The story surprised almost nobody in the technology industry. The idea that a Chinese company could be purposely inserting spy technology into products they manufacture is not a far-fetched one. In fact, two Chinese-owned smartphone brands have previously been banned from import into the US over fears that they contained technology designed to spy on US citizens and, hopefully, intercept calls containing sensitive data. To extend the threat from smartphones to servers was a fairly mundane and, frankly, expected.
There are a few in the industry who take particular exception to the story, however; namely, the companies mentioned by name. Amazon claims that they never knew anything of compromised server hardware and have never been in contact with Federal law enforcement, either in reporting or in questioning, regarding the topic. They say that the only issues they have found regarding Supermicro servers were in a web-based application designed for server management, which was addressed prior to implementing the hardware. They say they have no record of any hardware issues ever being reported for hardware.
Apple had a similar response to the article, claiming that they also never had any hardware incidents with Supermicro and the first they were aware of the concept was when Bloomberg themselves started contacting the company asking questions. They also claim that the fact that the company canceled their contract with Supermicro to purchase over 30,000 servers immediately following the timeline Bloomberg claims would have been the disclosure of the server hacks is unrelated.
This week, Apple CEO Tim Cook, who has taken this story very personally, has upped the denial rhetoric. In fact, he has gone so far as to demand Bloomberg retract the entire story. He told Buzzfeed,
I personally talked to the Bloomberg reporters along with Bruce Sewell, who was then our general counsel. We were very clear with them that this did not happen, and answered all their questions. Each time they brought this up to us, the story changed, and each time we investigated we found nothing...
We turned the company upside down. Email searches, data center records, financial records, shipment records. We really forensically whipped through the company to dig very deep and each time we came back to the same conclusion: This did not happen. There's no truth to this.

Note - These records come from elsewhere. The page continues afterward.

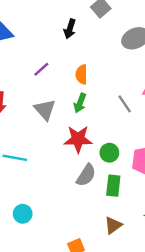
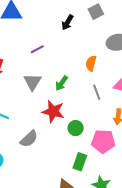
orange semicircle: (81, 74) -> (91, 63), moved
gray semicircle: (86, 175) -> (29, 139), moved
green rectangle: (113, 186) -> (80, 162), moved

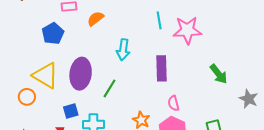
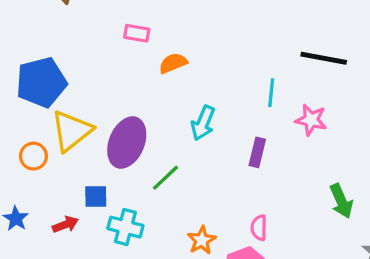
pink star: (187, 30) -> (311, 120), size x0.7
blue pentagon: (53, 34) -> (41, 82), moved, size x1.4
purple rectangle: (162, 68) -> (257, 152), moved, size x0.7
yellow triangle: (46, 76) -> (71, 131), turned 36

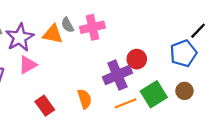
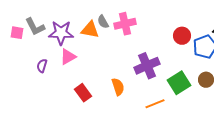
purple star: (20, 37) -> (61, 33), turned 30
red circle: (137, 59) -> (182, 36), moved
orange line: (125, 103) -> (155, 104), moved

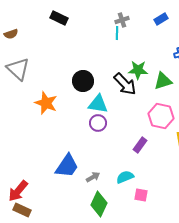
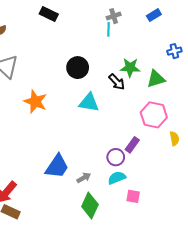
black circle: (83, 81) -> (78, 68), moved
black arrow: (125, 84) -> (117, 82), size x0.7
purple circle: (98, 123) -> (116, 157), moved

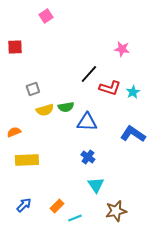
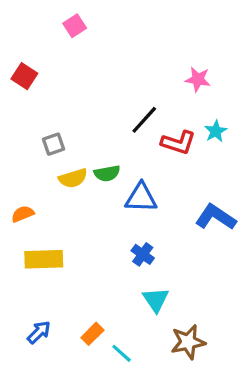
red square: (15, 47) -> (24, 76), turned 35
cyan star: (133, 92) -> (216, 131), moved
cyan line: (75, 218) -> (122, 353), turned 64

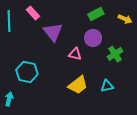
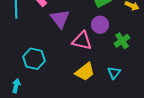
pink triangle: (75, 54) -> (82, 41), size x1.5
cyan triangle: (107, 86) -> (114, 73), turned -40

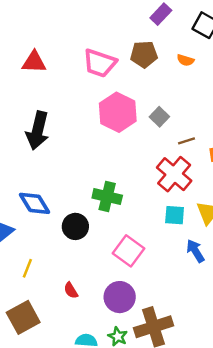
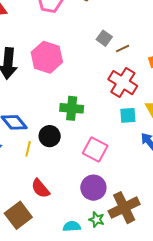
pink hexagon: (118, 112) -> (47, 57), moved
brown line: (186, 141) -> (123, 49), moved
yellow line: (27, 268) -> (28, 149), moved
red semicircle: (71, 290) -> (40, 188), moved, size x1.5

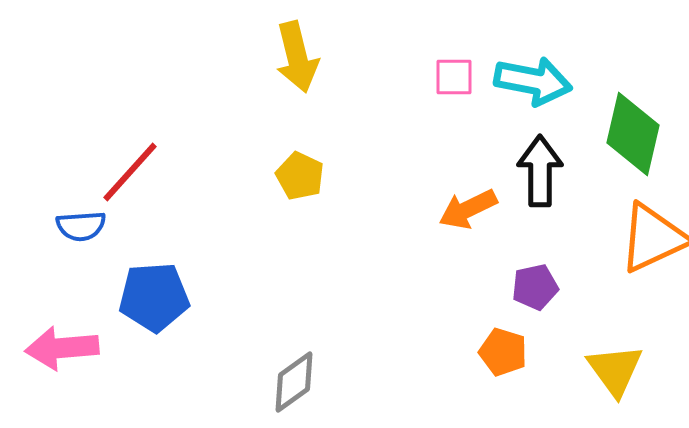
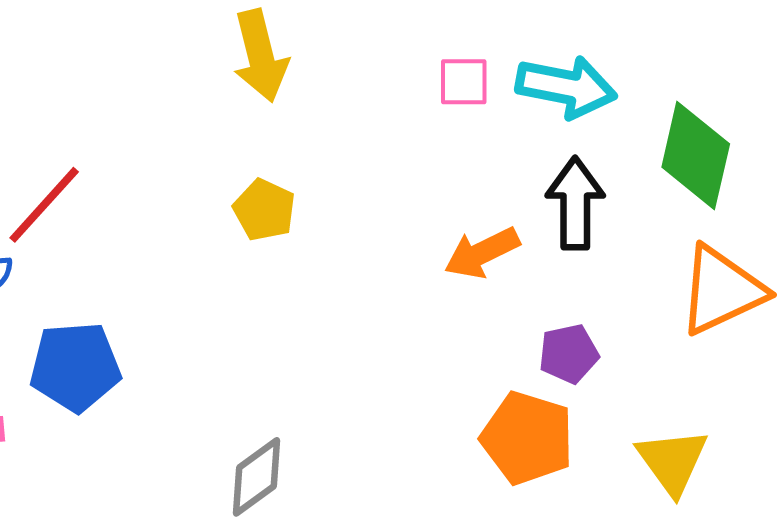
orange pentagon: (503, 352) -> (527, 438), size x1.5

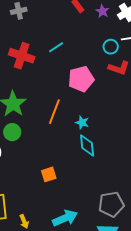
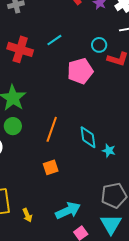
cyan circle: (111, 47) -> (99, 45), moved
orange line: (54, 112) -> (52, 129), moved
cyan star: (82, 123) -> (109, 151), moved

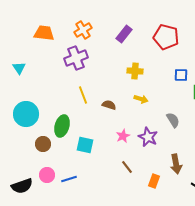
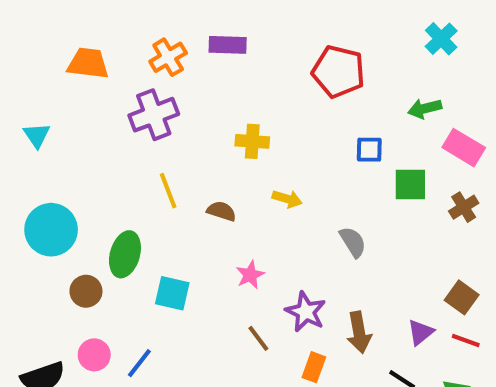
purple rectangle: (124, 34) -> (228, 45), moved, turned 54
yellow cross: (135, 71) -> (252, 141), moved
purple star: (148, 137) -> (306, 312), moved
blue line: (69, 179) -> (139, 363), turned -35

For Cook, this seems to be some sort of personal attack, either on his credibility or his intelligence; maybe both. To have employees of Apple being part of the investigation, and 4 Federal agents claiming that Apple both reported and participated in the investigation when he believes that it never happened does not seem to be something that he can heal from. It could have to do with the relationship that Supermicro has with Foxconn, who also manufactures most of Apple's products. A stain on their manufacturing process could leave a stain on all of Apple's hardware and security, which is something that has been in question following a couple of security issues at the company. If Cook had ignored it, no one would even remember the report today, but he keeps picking at it, meaning that it keeps being brought to the top of everyone's minds.
Considering their commitment to the story, it is unlikely that Bloomberg is going to retract the story, no matter how much noise Cook makes, though anything is possible at this point.